Venus Simultaneous 1962

Michael Snow, Venus Simultaneous, 1962

Michael Snow, Venus Simultaneous, 1962

Huile sur toile et construction en bois, 200,6 x 299,7 x 15,2 cm

Musée des beaux-arts de l’Ontario, Toronto

Venus Simultaneous (Vénus simultanées) fait partie de la première génération de ses œuvres de la série Femme qui marche, et, donc, de ses premières années comme peintre et sculpteur. Ce grand corpus est accompagné d’un récit de création fait d’expérimentation et d’intuition. Durant l’année 1955, Snow commence à utiliser comme instrument de dessin un couteau pour fini mat; ses combinaisons de formes découpées et peintes engendrent une série d’œuvres figuratives sur papier (collages). Suit une période d’abstraction, puis Snow reprend cette figure quelque cinq ans plus tard. En 1961, travaillant sur un grand carton, il dessine d’abord un rectangle de 5 pieds (152 cm) de haut; puis il dessine et découpe une figure à l’intérieur : une femme qui marche ou plus précisément, deux femmes qui marchent, une positive et l’autre négative. Cette dualité l’intéresse et l’idée lui vient de travailler avec ces pochoirs, en suivant rigoureusement une série de règles. La première veut que les figures découpées originales servent à faire toutes les œuvres de la Femme qui marche, et ce, sans variation de taille : 5 pieds de haut, mesuré du front à la cheville; 20 pouces (50,8 cm) de large, soit l’espace entre les bras ballants sans mains.

 

Art Canada Institute, Michael Snow, front page of the New York Post, 1962
Première page modifiée du New York Post, 1962, reproduit dans Biographie of the Walking Woman / de la femme qui marche, 2004.

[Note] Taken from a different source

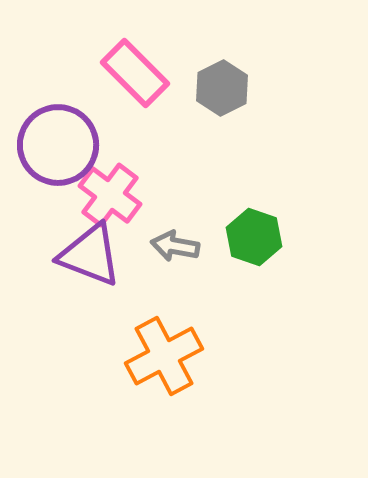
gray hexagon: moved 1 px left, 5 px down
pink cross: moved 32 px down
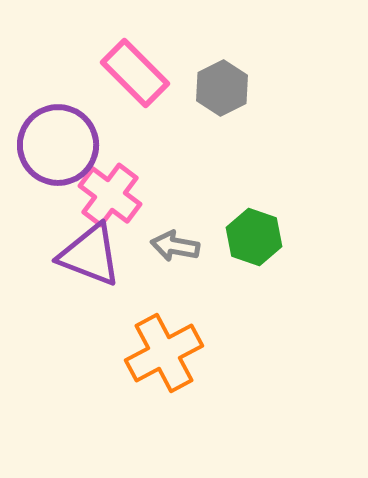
orange cross: moved 3 px up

Pour Snow, l’établissement de cette règle est une intuition importante, car elle vient clarifier quelque chose au sujet de l’abstraction. La Femme qui marche n’a jamais été la représentation d’une femme, mais la représentation d’une matrice (modèle ou forme pour la création, parfois qualifiée d’« utérus »). Les dimensions des œuvres (hauteur, largeur ou profondeur) peuvent varier, puisque la figure peut courir d’un bord à l’autre, flotter dans un champ plus vaste, être présentée encadrée (verticalement ou horizontalement), ou pliée, roulée, mise en boîte, étagée ou suspendue. Les combinaisons de figures créent des rapports figure-fond dynamiques. Au fil de la série, Snow brisera la règle de la dimension et la figure, d’abord plate, gagnera parfois en volupté.

 

Classer Venus Simultaneous est difficile même pour son créateur : c’est une peinture, collage, relief et sculpture tout à la fois. Dans cette œuvre, la figure découpée est puissamment mise en valeur, tant en mode négatif que positif, ses entrées et sorties découpant des hauts et des côtés irréguliers; l’épaisseur ou profondeur de l’œuvre provient de la projection d’une figure en dehors de la surface. Au moment de sa création, le critique canadien Arnold Rockman note que les figures semblent habiter différentes sortes d’espaces simultanément : elles vont et viennent dans le champ de vision du spectateur; reculent, se projettent et empiètent sur leurs terrains mutuels, et font irruption dans le monde réel! Une figure n’est rien d’autre qu’un contour. Une autre est stratifiée, un collage. Une autre encore est empâtée jusqu’à présenter une épaisseur sculpturale. Il y a huit variations en tout, sans compter l’ombre projetée de la figure en saillie. Mais il faut la compter, car cette Femme qui marche, d’une minceur impossible et variable à l’infini — créature de lumière —, annonce d’importantes directions dans le travail de Snow.